Murat Taşkın: İmza toplarken hem masa açıyorduk, hem de ikişerli üçerli dolaşıyorduk parkta. Ümraniye’den, Çekmeköy’den gelen insanlar olduğunu da fark ettik. Başörtülü bir grup vardı, “Verir mi bunlar vermez mi” derken sorduk, “A, ne demek, veririm. Çocuklarımız için tabi ki vereceğiz” dediler. 

Doğru bir şekilde yaklaştığınızda, böyle bir meselede aşağı yukarı herkes aynı olumlu tepkiyi veriyor.

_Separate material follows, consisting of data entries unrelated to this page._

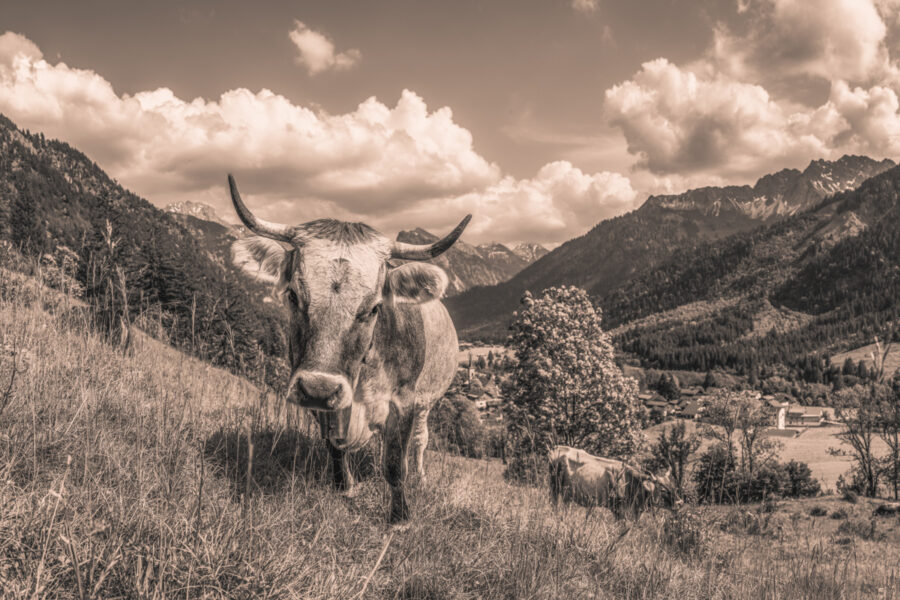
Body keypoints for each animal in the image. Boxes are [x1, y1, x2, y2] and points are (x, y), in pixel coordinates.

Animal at [548, 446, 684, 520]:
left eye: (674, 487)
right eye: (663, 490)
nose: (680, 502)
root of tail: (557, 447)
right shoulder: (619, 510)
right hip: (555, 488)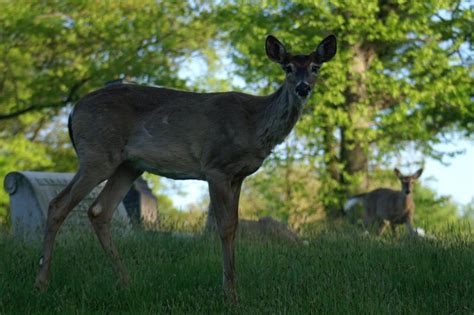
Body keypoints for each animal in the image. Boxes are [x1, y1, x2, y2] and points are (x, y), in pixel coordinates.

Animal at [33, 33, 336, 302]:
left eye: (315, 67)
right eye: (287, 68)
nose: (302, 88)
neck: (254, 125)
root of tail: (73, 111)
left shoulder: (238, 175)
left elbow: (235, 225)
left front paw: (232, 289)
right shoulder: (215, 167)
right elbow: (224, 227)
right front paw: (230, 295)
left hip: (129, 165)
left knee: (99, 211)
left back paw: (126, 282)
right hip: (97, 153)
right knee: (58, 205)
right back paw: (42, 283)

Alev Ataç: Çok yaşadık, parka gelen çok insan vardı. Çok değişik profillerden; gelir seviyesi, eğitim seviyesi, hayata bakış açısı çok değişik profillerden çok benzer tepkiler aldık. Bu da bizi teyit etti: Doğru yoldayız. Ve motive etti. Çalışırken daha motive çalıştık.